Depuis des décennies, ce conflit complexe, plonge la population dans une crise humanitaire alarmante. Avec des millions de déplacés et une aide suffisante, la communauté internationale peine à réagir efficacement. Cette escalade était-elle évitable ? Aurait-on pu anticiper et prévenir cette tragédie ?
Qu’est-ce qu’il se passe ?
Depuis 2021, la province du Nord-Kivu, à l’est de la RDC, connaît un regain de violences entre les forces gouvernementales et les rebelles du Mouvement du 23 mars (M23). Depuis fin 2024, le groupe progresse vers le sud et s’empare des territoires, avec le soutien du Rwanda. L’état sécuritaire actuel du pays est le reflet de nombreuses années de conflits non résolus et qui ne cessent d’escalader.
Les combats se concentrent actuellement sur la ville de Goma et selon l’ONU, les combats dans la région ont fait plus de 400 000 déplacés depuis début janvier. Les tensions régionales sont également exacerbées par les accusations mutuelles entre la RDC et le Rwanda concernant le soutien aux groupes armés. Au niveau international, un cessez-le-feu immédiat est demandé et à une reprise du dialogue pour résoudre cette crise.
D’où part toute cette violence ?
- Des tensions liées au génocide Rwandais à la fin des années 90 créa les premiers conflits éthiques et d’intérêts entre les Rwandais et certains groupes accusés d’avoir participé au génocide et réfugiés en RDC.

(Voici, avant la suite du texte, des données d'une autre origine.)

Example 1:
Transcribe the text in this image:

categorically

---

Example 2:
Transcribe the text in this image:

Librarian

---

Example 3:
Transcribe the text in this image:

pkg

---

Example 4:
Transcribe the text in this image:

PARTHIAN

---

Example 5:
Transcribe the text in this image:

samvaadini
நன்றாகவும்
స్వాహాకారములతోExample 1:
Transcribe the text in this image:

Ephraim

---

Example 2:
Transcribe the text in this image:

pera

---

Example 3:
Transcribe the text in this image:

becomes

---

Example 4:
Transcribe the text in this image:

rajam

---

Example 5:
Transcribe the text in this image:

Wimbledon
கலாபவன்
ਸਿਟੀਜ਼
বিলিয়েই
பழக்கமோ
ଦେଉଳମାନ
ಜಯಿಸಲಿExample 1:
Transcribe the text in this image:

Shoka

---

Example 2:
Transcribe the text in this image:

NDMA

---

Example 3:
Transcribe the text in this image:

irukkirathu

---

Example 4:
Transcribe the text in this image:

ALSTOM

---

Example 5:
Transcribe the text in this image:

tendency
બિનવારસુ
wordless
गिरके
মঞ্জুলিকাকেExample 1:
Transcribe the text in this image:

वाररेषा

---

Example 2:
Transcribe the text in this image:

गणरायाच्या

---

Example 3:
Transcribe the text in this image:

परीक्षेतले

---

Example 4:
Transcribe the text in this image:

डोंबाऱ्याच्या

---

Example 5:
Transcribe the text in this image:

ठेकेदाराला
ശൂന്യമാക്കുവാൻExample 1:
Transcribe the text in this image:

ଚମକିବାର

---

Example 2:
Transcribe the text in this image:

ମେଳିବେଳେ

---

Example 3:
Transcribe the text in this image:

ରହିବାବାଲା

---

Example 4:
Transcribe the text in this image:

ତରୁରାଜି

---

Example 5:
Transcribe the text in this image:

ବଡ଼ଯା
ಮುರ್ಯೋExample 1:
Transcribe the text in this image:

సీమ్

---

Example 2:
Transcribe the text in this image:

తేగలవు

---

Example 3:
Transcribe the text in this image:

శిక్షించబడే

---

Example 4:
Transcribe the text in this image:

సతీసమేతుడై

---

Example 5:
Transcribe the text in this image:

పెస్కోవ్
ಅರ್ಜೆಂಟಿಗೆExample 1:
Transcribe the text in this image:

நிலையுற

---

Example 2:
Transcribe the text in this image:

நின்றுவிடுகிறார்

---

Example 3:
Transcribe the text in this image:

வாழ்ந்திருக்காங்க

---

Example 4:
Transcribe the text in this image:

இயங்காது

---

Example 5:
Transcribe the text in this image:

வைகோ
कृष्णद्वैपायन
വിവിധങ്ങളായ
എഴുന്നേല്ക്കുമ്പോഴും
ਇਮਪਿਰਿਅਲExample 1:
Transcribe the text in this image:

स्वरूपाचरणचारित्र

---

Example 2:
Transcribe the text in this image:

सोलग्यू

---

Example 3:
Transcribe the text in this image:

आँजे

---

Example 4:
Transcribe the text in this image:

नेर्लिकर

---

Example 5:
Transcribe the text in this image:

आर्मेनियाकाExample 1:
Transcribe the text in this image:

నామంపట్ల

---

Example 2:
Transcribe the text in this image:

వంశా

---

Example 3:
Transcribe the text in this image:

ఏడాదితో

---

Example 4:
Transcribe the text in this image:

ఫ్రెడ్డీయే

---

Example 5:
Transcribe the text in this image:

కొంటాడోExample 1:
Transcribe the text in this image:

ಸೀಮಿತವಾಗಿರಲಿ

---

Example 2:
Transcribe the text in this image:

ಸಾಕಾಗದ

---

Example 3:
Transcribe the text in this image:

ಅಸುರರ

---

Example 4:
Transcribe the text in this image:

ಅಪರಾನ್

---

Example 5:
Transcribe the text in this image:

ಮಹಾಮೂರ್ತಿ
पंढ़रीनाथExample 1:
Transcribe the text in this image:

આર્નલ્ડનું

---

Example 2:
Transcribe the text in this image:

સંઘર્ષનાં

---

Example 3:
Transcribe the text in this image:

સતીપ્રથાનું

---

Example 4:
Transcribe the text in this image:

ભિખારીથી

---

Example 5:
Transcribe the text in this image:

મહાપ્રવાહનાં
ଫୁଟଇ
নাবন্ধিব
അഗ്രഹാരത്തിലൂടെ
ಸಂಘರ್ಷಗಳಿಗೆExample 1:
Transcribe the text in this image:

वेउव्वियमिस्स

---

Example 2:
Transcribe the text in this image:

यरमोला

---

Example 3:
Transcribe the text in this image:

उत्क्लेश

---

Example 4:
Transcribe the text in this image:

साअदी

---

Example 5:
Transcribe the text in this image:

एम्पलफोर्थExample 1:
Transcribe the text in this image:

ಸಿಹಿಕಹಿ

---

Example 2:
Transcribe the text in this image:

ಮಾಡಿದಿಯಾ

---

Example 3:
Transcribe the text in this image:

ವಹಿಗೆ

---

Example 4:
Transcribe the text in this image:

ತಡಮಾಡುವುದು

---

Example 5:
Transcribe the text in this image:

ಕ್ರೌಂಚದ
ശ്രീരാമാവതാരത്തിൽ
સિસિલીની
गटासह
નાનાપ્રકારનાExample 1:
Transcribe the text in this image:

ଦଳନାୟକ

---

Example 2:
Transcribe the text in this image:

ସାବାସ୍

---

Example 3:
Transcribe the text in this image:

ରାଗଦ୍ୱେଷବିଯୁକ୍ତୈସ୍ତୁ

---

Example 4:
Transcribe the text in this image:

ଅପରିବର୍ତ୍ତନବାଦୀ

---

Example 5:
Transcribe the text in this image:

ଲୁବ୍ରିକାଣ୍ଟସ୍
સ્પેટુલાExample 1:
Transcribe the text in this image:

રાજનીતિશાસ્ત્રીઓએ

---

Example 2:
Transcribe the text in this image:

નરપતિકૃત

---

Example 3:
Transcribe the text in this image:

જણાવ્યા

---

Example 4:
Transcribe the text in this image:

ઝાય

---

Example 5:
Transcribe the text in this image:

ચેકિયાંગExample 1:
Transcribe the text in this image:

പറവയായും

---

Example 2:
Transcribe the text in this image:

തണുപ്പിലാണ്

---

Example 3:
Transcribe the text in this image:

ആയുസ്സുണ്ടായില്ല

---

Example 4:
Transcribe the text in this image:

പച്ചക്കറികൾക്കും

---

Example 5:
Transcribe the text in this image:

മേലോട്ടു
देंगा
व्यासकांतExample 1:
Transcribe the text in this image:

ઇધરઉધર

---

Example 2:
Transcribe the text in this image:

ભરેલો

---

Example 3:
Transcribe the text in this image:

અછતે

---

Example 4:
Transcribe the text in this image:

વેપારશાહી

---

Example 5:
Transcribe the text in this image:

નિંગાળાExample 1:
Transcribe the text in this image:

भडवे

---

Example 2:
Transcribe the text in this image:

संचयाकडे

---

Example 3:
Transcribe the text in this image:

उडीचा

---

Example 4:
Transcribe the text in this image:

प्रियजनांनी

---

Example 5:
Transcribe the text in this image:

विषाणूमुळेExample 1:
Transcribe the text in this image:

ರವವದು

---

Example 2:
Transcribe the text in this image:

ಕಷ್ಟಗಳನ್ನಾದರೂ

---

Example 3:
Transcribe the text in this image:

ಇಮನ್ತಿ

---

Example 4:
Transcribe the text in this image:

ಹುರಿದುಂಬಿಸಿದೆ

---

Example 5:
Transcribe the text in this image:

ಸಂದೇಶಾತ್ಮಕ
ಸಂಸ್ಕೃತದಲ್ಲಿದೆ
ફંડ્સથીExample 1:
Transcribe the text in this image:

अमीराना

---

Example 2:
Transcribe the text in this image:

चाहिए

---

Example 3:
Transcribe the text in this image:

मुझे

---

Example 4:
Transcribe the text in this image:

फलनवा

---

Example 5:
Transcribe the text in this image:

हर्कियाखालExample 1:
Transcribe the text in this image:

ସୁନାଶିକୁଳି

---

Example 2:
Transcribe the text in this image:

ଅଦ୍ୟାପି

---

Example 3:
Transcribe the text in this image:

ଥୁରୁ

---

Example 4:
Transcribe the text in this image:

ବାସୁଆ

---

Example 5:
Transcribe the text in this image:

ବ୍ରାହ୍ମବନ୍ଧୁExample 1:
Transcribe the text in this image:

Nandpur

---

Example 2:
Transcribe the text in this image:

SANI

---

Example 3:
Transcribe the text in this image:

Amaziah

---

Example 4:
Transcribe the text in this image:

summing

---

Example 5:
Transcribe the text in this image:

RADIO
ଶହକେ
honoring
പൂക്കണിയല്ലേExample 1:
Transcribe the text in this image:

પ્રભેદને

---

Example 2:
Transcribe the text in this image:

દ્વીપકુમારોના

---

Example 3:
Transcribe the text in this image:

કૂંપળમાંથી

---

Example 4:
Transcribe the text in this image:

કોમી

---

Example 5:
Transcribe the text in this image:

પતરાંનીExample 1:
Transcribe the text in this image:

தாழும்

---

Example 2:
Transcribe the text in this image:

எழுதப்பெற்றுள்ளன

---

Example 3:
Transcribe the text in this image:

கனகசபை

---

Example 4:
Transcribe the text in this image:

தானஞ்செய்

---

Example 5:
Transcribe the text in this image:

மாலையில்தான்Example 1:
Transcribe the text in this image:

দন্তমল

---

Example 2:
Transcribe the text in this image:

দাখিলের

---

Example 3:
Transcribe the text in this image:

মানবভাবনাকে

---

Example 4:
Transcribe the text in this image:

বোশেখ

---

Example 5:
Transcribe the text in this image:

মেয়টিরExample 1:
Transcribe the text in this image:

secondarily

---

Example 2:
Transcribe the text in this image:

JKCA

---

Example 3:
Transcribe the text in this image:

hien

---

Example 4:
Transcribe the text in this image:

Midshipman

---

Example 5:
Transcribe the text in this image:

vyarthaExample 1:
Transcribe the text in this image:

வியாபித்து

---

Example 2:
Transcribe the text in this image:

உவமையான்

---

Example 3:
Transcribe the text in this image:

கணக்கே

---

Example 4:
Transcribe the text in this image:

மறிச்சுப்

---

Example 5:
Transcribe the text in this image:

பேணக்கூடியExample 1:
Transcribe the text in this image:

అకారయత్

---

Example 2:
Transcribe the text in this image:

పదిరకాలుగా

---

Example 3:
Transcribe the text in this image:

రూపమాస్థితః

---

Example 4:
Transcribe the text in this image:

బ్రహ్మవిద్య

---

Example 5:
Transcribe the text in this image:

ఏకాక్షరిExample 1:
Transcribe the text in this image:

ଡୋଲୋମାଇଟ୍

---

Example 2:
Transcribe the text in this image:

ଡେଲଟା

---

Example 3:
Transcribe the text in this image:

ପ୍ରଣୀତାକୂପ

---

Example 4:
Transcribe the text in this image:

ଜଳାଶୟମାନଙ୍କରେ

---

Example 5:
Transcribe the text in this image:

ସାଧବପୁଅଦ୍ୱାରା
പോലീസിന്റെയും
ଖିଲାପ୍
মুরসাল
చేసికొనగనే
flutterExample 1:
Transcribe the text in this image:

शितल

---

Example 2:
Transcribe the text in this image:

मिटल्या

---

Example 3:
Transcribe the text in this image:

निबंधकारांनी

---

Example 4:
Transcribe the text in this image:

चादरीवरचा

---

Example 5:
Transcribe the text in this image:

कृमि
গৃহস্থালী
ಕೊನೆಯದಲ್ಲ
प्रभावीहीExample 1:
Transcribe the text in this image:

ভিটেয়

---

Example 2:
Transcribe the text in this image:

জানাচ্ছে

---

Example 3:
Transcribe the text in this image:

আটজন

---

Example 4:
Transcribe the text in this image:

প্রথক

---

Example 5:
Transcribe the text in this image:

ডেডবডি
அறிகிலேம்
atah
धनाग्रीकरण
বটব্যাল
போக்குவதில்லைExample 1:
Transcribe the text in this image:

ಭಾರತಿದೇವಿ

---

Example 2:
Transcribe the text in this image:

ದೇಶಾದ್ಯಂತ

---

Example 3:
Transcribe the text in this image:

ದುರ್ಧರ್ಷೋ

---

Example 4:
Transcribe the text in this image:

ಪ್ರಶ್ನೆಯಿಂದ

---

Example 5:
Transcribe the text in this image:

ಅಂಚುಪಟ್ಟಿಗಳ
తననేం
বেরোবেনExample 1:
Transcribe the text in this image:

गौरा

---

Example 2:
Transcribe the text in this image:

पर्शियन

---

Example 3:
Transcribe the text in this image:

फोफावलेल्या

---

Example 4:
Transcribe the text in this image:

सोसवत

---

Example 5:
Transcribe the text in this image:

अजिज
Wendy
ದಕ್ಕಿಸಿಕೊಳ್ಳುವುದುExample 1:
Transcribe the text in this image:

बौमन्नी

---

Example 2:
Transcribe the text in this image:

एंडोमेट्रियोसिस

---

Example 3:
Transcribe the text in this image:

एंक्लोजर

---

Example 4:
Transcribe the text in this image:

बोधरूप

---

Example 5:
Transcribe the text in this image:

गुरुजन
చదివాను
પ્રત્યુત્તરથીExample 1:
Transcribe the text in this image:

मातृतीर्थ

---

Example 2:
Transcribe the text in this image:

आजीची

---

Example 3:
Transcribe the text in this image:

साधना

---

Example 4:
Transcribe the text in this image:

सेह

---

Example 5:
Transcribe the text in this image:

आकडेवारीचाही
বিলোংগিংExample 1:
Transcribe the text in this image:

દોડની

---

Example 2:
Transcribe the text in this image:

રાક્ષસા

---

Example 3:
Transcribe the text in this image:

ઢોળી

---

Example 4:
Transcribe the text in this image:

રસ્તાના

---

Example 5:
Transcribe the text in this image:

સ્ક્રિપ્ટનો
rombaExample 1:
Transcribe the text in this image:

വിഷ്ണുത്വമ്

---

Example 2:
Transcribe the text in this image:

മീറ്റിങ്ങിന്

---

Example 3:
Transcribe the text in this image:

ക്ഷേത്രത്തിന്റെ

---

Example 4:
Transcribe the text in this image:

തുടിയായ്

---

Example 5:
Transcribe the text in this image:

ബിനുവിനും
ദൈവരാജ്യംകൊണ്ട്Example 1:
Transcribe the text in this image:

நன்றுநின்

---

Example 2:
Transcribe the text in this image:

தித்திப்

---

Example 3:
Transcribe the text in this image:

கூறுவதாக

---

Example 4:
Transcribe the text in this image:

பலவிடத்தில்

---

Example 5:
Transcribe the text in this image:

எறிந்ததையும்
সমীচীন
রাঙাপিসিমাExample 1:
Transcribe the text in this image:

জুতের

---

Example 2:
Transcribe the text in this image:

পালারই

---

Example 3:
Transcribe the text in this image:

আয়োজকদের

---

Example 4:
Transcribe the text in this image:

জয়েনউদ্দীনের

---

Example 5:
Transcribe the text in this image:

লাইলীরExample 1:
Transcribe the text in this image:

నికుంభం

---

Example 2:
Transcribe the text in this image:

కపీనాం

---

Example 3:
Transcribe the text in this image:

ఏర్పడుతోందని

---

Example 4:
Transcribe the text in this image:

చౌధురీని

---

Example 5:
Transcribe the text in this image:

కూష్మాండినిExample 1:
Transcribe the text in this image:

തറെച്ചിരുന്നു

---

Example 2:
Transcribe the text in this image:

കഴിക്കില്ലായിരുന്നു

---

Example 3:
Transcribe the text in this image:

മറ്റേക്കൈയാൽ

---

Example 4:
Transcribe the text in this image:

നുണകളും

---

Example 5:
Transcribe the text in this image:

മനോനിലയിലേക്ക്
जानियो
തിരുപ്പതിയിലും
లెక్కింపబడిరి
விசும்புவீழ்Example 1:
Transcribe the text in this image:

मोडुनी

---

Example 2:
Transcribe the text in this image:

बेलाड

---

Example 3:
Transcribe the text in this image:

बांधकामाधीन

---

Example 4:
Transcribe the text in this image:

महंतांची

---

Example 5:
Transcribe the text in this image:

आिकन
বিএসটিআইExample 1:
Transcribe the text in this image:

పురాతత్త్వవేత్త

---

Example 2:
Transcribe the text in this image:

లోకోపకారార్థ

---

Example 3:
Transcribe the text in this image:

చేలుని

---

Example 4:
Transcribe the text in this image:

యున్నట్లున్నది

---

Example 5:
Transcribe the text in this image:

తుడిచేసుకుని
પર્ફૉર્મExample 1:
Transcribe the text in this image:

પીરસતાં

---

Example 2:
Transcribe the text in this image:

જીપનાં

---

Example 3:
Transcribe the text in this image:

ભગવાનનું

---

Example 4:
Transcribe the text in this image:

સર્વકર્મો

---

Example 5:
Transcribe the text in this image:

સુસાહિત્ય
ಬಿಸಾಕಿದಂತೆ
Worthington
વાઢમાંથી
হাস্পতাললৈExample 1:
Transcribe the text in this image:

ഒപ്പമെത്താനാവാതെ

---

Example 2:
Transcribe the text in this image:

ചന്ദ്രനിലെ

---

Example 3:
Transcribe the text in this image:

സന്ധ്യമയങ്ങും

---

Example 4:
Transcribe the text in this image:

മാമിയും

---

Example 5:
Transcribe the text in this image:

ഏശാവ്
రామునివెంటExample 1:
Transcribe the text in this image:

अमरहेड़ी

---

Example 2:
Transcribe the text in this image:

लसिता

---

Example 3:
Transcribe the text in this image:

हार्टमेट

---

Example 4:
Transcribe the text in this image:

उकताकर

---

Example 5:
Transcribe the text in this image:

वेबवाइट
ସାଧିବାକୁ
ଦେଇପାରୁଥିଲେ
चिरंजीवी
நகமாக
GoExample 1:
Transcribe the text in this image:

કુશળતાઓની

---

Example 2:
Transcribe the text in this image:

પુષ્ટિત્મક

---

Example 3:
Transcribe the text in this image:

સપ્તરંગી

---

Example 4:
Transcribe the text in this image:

- L’exploitation des richesses comme le cobalt, l’or, les diamants… Richesses convoitées par plusieurs profils : Le Rwanda et l’Ouganda, accusés de piller illégalement ces ressources en soutenant des groupes rebelles comme le M23. Ou encore les multinationales, qui ferment les yeux sur l’exploitation illégale pour continuer à s’approvisionner en minerais bon marché.
- De plus, depuis 1960, le pays est marqué par l’instabilité politique avec une difficulté de l’état à imposer son autorité au milieu de tous les groupes armés et de la corruption.
Les conséquences humaines
- 6,9 millions de déplacés internes
- Des milliers de civils tués ou violés
- Des millions de personnes en insécurité alimentaire
- Des hôpitaux surchargés et une aide insuffisante
Comment aider ?
- Face au silence des médias, il est absolument nécessaire d’utiliser les réseaux sociaux pour dénoncer et alerter
- Boycotter les entreprises exploitant les minerais du sang
- Ne pas négliger les mobilisations de groupe : pétitions, manifestations, initiatives communautaires
Est-ce que tout était prévisible ?
L’histoire a montré que les génocides ne surgissent pas du jour au lendemain. En fait, un certain nombre d’indicateurs peuvent souvent annoncer leur survenue bien avant qu’ils ne se produisent. C’est à partir de cette réalité qu’est né le projet Early Warning, une initiative qui vise à repérer les signes avant-coureurs de génocides pour permettre une action préventive. L’objectif est de sauver des vies en sensibilisant la communauté internationale à des risques existants et en fournissant des données concrètes qui pourraient servir à éviter de nouvelles tragédies humaines. Ce projet s’appuie sur des recherches scientifiques, des analyses politiques et des observations sur le terrain.
Le génocide est un phénomène complexe qui résulte souvent de l’escalade de discriminations, de violences systémiques et d’une politique de déshumanisation progressive d’un groupe donné. Dans de nombreux cas, les signes avant-coureurs sont visibles bien avant que la violence de masse n’éclate.
Selon le Early Warning les peuples les plus à risque étaient : les Ouïghours en Chine, Le peuple palestinien, Les Rohingyas en Birmanie, Le peuple kurde en Turquie et dans d’autres régions du Moyen-Orient et les civils en RDC.

Le rôle de la communauté internationale
Les réponses de la communauté internationale sont souvent lentes ou insuffisantes. La prévention des génocides repose sur la vigilance et l’engagement immédiat des nations à intervenir pour arrêter les régimes qui commettent des atrocités. Il existe des instruments légaux comme la Cour pénale internationale et des mécanismes diplomatiques, mais ces moyens sont souvent sous-utilisés ou entravés par des intérêts géopolitiques. Ainsi, le projet Early Warning, bien que précieux dans son rôle de détection précoce, dépend de la volonté politique des pays à prendre des mesures préventives concrètes avant qu’il ne soit trop tard.